Andererseits hat sich die Narbe inzwischen soweit zurückgebildet, dass sie einem nicht besonders „sensibilisierten“ Betrachter kaum mehr ins Auge fällt und sie sich darüber hinaus an einer Stelle befindet, wo sie weitgehend durch die dortigen Hautfalten verdeckt wird.
Schließlich ist zu berücksichtigen, dass das Verschulden der Beklagten sich im Bereich leichter Fahrlässigkeit bewegt.
Vor diesem Hintergrund erscheint der zugesprochene Betrag von 7.000,– DM angemessen.
2.
Die Feststellungsklage ist in vollem Umfang gerechtfertigt.
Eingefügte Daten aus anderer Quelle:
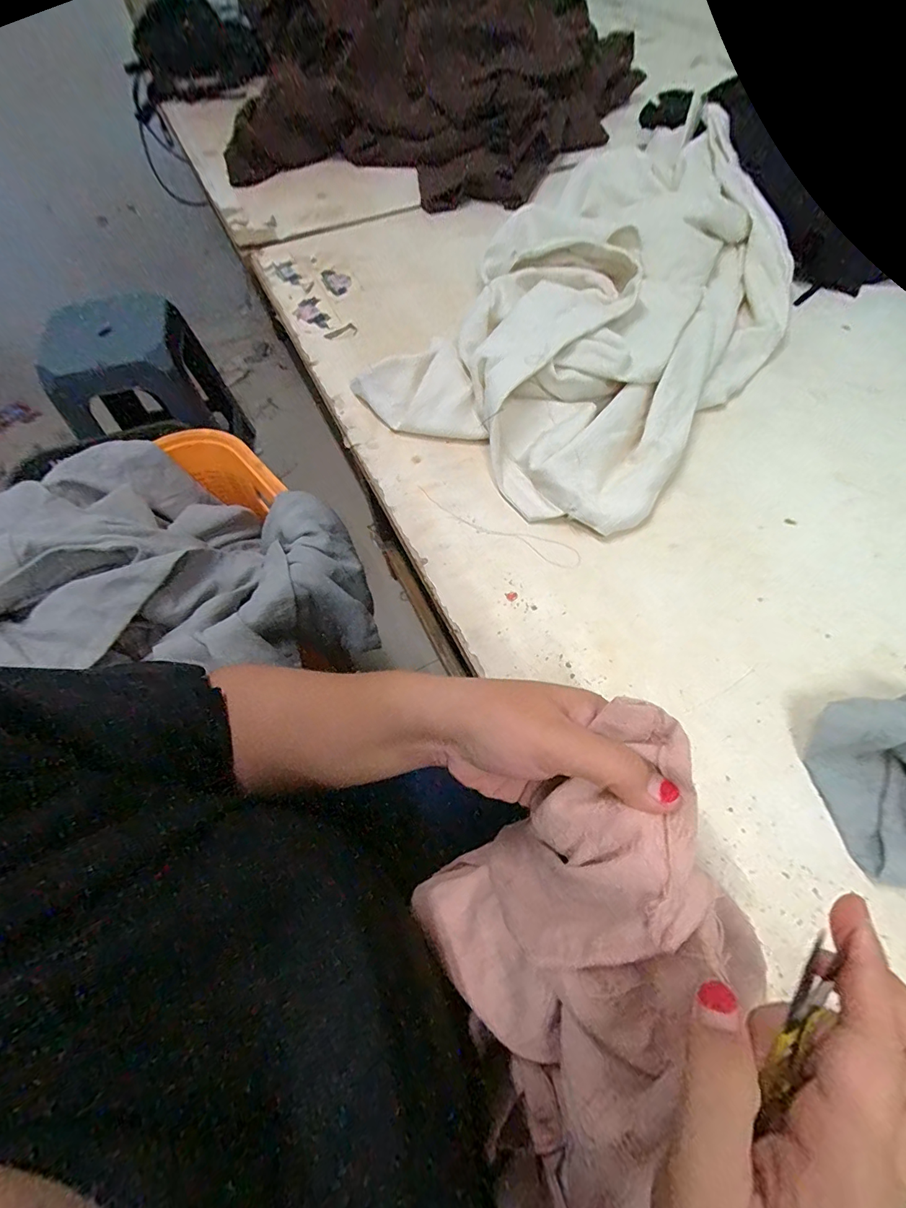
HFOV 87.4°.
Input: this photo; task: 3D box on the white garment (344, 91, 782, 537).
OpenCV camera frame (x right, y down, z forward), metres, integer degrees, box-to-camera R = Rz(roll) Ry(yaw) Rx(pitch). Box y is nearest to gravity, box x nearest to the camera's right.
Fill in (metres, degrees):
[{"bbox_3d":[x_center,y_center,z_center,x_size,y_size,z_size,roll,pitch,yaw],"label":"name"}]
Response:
[{"bbox_3d":[0.178,-0.331,0.510,0.310,0.079,0.551,33,68,20],"label":"white garment"}]

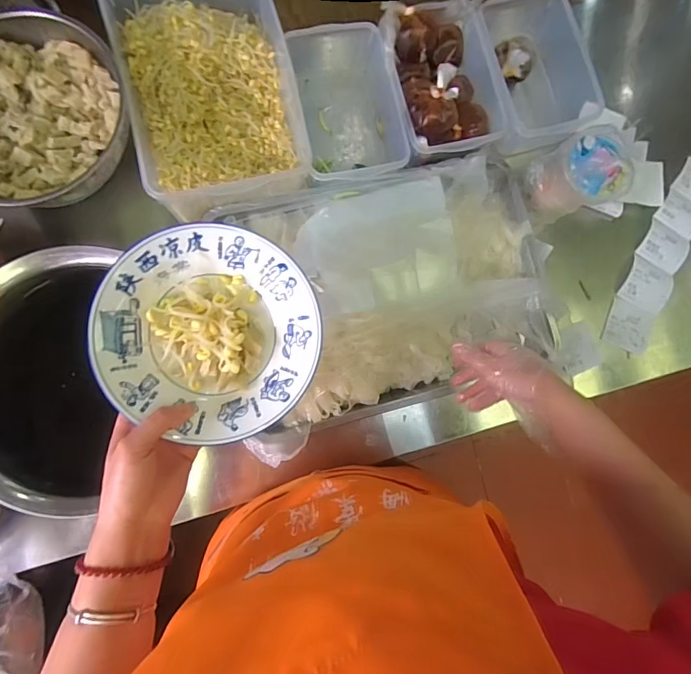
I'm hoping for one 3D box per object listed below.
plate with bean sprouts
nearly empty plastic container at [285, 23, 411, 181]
[{"bbox_3d":[-0.123,-0.003,0.398,0.190,0.048,0.190,10,84,-7],"label":"plate with bean sprouts"},{"bbox_3d":[0.000,-0.343,0.656,0.129,0.123,0.217,-14,87,-8],"label":"nearly empty plastic container"}]

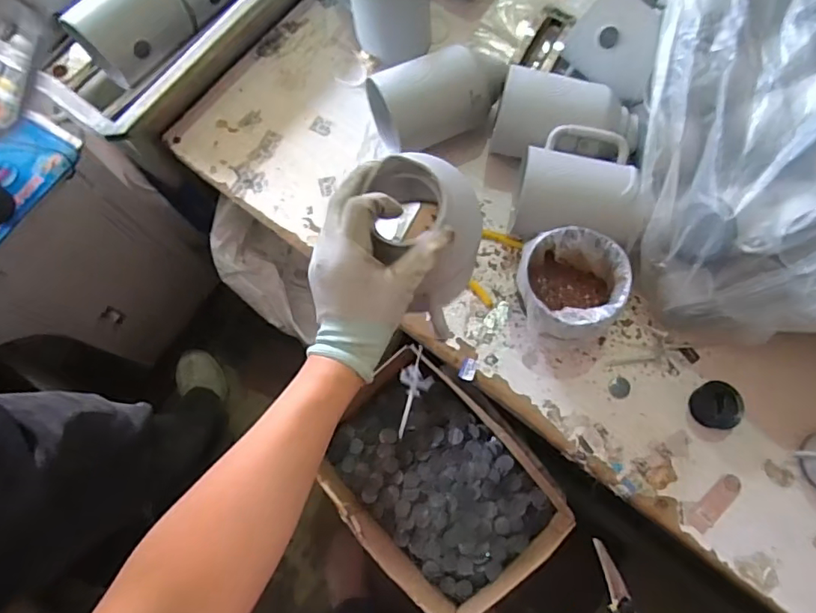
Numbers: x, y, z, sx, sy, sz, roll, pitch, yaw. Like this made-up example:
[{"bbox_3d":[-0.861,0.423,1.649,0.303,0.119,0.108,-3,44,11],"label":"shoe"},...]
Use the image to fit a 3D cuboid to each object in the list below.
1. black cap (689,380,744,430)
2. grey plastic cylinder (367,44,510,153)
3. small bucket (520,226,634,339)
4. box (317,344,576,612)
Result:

Ob der Kläger eine operative Korrektur der Narbe wird durchführen lassen (müssen) hängt von dem derzeit nicht abschätzbaren Heilungsverlauf sowie von anderen nicht feststehenden Faktoren (etwa das Bedürfnis nach weiterer Besserung) ab. Sollte eine Operation notwendig werden, so drohen dem Kläger weitere materielle und immaterielle Schäden.
3.
Die Kostenentscheidung folgt aus § 92 Abs. 1 ZPO, die über die vorläufige Vollstreckbarkeit aus § 709 Satz 1 ZPO.